La creadora nos mira con una lástima insidiosa y una compasión quizás no tan fingida: todos tenemos los días contados

La creadora nos mira largamente, con una lástima insidiosa y una compasión quizás no tan fingida: todos tenemos los días contados. Transitan por su discurso demonios como los que asediaban Bergman, a gritos o entre murmullos —hay más de un recuerdo para aquella muerta obligada a inquietar a los vivos—. El texto contiene, parafraseadas, algunas citas de los cuadernos de trabajo del cineasta y, sobre todo, del libro de memorias La linterna mágica (1987). Se recurre también, con obstinación, a un pasaje de El sueño (1901) de Strindberg que expresa la pena que le inspiran las criaturas humanas al personaje divino que las contempla. Es este último dramaturgo, por cierto, quien proporciona el insulto que cierra la pieza, cuando se emplaza a los críticos a la próxima autopsia del artista.

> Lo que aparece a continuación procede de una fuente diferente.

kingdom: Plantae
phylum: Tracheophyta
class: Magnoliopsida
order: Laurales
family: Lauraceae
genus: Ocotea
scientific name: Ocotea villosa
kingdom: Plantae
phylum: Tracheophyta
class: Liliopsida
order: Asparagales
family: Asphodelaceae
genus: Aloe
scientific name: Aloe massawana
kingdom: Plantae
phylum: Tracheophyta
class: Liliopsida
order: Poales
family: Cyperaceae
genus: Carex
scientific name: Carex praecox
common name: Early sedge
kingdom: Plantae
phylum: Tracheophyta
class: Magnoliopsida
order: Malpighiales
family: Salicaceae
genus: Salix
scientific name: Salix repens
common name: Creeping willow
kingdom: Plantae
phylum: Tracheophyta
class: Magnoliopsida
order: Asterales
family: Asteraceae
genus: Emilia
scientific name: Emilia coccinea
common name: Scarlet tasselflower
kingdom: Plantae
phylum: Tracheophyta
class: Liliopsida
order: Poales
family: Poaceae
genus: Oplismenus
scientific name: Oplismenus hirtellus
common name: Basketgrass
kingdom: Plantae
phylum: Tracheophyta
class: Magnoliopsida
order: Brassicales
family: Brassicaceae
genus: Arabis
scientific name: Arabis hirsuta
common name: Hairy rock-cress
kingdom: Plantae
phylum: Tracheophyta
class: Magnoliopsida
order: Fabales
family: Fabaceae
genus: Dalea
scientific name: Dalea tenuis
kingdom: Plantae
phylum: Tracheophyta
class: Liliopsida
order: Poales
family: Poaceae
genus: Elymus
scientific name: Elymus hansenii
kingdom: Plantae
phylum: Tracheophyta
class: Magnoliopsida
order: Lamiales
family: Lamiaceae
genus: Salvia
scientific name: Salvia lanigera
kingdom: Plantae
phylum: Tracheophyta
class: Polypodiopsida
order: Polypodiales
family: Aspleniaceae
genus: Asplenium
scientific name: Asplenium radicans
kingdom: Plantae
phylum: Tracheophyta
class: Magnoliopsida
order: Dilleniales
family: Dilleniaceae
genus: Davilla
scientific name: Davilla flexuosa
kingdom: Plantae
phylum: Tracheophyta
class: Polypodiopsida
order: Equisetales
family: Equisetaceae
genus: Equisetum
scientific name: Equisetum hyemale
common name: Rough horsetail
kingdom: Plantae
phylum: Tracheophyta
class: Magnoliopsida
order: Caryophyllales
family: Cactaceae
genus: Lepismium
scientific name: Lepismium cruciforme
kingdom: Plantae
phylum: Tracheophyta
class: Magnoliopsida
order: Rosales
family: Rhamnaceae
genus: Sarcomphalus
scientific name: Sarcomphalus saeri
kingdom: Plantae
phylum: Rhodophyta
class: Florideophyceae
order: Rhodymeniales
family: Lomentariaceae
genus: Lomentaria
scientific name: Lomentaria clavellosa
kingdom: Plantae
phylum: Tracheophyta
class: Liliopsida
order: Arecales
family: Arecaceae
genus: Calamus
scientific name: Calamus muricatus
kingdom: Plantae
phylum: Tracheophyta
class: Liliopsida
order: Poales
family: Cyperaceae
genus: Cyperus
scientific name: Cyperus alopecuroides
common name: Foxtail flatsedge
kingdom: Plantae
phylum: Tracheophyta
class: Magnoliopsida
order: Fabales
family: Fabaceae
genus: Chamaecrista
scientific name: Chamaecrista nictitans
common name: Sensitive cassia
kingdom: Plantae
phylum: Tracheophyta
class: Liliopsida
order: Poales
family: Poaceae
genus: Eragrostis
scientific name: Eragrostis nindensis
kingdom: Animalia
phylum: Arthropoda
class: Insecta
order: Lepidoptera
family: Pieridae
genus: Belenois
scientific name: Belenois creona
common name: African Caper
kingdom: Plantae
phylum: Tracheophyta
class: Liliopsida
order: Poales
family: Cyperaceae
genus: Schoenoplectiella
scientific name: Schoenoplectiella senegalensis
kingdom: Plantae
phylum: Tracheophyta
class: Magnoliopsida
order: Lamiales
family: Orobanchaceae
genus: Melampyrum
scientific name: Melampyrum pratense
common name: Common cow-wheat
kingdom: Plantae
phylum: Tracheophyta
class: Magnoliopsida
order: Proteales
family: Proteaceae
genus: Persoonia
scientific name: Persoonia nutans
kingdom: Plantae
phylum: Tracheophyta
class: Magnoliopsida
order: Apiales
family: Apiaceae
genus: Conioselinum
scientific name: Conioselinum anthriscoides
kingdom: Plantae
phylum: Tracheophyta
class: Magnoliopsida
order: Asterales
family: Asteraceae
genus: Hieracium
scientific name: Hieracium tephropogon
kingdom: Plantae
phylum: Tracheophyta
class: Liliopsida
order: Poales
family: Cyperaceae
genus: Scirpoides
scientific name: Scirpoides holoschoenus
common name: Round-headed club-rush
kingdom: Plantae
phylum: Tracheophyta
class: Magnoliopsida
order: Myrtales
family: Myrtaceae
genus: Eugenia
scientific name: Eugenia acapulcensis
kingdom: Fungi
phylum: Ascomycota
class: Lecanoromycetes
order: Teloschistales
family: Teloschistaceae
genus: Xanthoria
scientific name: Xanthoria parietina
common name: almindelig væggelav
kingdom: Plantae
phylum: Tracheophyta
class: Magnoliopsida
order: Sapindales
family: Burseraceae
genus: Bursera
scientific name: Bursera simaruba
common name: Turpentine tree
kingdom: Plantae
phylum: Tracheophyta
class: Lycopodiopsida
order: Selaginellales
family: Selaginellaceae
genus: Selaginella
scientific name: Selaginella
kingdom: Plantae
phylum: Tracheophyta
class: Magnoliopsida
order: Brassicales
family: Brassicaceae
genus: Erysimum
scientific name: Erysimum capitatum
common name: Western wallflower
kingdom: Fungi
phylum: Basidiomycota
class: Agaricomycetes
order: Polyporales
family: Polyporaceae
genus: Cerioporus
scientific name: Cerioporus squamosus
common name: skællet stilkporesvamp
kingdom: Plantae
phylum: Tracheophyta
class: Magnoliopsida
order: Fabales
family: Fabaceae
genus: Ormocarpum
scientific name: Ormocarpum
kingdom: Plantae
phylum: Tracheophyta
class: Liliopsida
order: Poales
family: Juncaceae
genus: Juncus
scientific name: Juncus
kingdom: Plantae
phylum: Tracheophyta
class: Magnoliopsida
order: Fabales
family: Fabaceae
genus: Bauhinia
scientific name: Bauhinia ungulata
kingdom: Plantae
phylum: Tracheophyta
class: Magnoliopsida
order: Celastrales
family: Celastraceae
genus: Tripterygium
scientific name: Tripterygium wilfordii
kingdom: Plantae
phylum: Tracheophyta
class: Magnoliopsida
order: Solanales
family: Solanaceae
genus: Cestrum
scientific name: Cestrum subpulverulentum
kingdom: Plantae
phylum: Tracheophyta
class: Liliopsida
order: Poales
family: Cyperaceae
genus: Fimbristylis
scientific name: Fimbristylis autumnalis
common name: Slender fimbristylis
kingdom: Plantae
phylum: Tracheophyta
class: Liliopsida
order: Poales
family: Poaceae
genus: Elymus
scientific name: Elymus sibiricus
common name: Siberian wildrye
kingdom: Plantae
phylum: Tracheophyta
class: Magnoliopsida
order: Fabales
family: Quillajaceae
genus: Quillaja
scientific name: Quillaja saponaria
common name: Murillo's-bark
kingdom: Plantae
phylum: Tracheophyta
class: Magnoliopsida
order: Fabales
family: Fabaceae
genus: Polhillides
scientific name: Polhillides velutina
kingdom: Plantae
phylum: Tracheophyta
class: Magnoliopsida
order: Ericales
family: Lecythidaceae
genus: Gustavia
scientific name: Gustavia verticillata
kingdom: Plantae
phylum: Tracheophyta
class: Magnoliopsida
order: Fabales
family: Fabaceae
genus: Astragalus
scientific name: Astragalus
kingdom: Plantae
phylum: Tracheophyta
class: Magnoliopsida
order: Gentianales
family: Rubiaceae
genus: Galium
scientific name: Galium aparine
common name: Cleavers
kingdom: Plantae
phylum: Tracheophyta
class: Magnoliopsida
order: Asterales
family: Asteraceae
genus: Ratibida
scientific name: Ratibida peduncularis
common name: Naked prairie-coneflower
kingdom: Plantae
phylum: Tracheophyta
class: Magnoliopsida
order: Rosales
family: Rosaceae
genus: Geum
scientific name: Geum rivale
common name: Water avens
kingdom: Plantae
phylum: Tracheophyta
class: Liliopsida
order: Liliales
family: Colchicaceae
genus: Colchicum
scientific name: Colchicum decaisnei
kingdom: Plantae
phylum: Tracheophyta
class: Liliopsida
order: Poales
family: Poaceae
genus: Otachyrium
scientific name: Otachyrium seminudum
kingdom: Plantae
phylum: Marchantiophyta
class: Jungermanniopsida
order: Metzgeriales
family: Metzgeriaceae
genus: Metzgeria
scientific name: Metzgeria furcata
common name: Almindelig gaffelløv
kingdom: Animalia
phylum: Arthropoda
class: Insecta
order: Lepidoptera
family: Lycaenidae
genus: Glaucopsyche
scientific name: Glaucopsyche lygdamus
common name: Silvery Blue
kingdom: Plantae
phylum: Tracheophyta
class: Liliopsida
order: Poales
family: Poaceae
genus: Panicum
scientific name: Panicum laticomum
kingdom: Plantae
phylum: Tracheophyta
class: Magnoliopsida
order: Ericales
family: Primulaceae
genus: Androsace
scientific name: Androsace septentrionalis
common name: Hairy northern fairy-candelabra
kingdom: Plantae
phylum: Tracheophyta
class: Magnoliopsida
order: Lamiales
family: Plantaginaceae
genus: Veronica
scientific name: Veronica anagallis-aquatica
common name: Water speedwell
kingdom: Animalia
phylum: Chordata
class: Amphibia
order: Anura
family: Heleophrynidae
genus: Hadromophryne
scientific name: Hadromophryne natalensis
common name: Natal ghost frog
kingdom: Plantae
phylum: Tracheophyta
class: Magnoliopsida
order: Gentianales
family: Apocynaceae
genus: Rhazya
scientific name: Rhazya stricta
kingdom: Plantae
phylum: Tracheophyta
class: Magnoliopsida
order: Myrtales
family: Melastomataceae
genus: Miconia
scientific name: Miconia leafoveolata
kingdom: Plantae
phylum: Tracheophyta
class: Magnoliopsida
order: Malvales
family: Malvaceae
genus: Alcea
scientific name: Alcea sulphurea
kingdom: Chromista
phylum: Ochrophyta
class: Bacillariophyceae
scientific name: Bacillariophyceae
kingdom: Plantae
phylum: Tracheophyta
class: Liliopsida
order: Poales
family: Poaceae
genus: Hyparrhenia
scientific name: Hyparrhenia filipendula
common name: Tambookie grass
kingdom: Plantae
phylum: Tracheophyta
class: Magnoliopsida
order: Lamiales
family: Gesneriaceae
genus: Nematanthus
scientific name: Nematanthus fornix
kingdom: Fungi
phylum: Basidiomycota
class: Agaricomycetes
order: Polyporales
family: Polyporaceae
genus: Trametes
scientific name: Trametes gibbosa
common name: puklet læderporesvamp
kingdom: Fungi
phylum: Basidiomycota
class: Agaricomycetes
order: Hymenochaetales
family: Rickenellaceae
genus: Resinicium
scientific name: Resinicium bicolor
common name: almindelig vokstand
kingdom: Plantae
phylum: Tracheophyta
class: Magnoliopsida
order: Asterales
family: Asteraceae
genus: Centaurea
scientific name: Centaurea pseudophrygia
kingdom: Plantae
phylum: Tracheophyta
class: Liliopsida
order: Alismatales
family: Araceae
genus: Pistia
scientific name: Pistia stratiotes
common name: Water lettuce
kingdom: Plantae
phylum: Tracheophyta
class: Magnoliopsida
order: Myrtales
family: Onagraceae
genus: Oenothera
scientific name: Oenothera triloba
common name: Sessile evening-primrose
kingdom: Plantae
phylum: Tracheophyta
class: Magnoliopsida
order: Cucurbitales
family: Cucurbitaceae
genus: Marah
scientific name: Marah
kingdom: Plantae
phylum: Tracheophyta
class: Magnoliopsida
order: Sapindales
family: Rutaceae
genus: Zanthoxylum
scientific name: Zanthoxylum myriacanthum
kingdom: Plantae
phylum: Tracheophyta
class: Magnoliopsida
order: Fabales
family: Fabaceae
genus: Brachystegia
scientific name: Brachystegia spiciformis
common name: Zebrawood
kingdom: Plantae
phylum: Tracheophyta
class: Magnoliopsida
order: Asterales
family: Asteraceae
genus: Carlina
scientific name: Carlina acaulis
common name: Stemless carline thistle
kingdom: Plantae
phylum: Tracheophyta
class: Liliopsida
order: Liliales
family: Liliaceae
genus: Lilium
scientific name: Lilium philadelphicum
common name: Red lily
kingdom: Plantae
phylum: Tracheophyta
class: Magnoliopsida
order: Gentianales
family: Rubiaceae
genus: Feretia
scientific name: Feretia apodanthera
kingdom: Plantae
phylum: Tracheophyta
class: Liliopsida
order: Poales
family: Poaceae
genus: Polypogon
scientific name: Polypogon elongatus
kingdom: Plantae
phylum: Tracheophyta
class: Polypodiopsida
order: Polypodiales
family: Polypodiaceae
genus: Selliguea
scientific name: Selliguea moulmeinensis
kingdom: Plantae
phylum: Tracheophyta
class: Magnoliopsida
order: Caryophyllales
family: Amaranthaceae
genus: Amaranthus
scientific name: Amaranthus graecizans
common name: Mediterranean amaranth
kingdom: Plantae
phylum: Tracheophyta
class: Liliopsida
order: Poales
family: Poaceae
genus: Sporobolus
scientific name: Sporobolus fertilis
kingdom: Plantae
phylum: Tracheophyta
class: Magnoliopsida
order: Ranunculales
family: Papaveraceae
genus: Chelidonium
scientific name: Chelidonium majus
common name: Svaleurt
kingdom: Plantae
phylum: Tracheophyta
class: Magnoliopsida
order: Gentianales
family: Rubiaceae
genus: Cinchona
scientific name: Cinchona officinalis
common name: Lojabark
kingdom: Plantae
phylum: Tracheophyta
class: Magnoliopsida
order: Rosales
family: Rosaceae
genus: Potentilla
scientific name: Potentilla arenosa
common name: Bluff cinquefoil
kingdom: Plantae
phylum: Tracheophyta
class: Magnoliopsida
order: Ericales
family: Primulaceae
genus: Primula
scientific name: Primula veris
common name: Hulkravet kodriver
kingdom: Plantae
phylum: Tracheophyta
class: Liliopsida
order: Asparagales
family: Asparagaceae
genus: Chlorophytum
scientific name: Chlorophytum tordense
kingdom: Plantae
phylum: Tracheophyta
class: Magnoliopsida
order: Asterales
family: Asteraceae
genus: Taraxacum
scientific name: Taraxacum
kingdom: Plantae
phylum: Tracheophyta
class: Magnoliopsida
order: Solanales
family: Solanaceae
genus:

Angélica Liddell nos habla como si fuera el alma de una muerta a quien han dado a beber la sangre del cordero degollado en sacrificio. Una niña siniestra —nacida en domingo— que se nos aparece temporada tras temporada. Condenada a trabajar por terror a perder el entendimiento y con la pretensión de ser el azote de la escena contemporánea. Y, a pesar de todo, siente la tentación de dejar caer la máscara y enmudecer, como la protagonista de Persona (1966). Según ha afirmado ella misma, el silencio dominará la pieza que tiene que cerrar la trilogía. Está por ver de qué lo llenará.